Your goal -
Pull out each line of the entries below that contains the string "text", and list those lines.

(Data items)

---+---

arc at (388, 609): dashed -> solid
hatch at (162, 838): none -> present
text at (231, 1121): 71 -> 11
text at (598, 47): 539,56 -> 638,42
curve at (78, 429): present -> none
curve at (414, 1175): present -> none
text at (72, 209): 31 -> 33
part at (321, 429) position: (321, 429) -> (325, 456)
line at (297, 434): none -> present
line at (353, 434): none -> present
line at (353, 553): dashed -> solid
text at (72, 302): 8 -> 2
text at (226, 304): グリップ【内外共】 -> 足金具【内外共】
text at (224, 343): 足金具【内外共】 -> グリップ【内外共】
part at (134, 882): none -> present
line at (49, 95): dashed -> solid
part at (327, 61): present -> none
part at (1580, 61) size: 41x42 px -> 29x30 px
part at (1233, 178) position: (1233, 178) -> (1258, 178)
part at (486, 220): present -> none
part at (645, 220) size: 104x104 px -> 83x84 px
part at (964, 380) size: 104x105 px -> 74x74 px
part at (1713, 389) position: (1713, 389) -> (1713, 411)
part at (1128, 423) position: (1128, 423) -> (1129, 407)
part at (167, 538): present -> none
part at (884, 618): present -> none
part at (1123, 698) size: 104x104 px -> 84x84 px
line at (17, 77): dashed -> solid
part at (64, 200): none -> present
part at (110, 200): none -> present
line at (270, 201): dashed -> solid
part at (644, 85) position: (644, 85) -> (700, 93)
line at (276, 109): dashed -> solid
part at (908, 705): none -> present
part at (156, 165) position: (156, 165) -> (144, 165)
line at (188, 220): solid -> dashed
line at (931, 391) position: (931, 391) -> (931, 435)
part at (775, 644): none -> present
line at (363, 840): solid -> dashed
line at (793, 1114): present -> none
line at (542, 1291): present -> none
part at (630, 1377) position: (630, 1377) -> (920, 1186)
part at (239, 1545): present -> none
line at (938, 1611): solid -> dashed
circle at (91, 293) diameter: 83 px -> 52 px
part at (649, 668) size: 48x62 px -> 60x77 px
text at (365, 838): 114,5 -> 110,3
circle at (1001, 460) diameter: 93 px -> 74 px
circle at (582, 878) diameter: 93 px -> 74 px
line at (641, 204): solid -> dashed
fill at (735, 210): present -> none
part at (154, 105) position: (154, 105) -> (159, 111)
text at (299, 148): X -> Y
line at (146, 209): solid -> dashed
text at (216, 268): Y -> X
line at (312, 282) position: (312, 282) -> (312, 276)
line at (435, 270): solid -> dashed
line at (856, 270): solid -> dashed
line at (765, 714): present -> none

---+---

Response below -
text at (231, 1121): 71 -> 11
text at (598, 47): 539,56 -> 638,42
text at (72, 209): 31 -> 33
text at (72, 302): 8 -> 2
text at (226, 304): グリップ【内外共】 -> 足金具【内外共】
text at (224, 343): 足金具【内外共】 -> グリップ【内外共】
text at (365, 838): 114,5 -> 110,3
text at (299, 148): X -> Y
text at (216, 268): Y -> X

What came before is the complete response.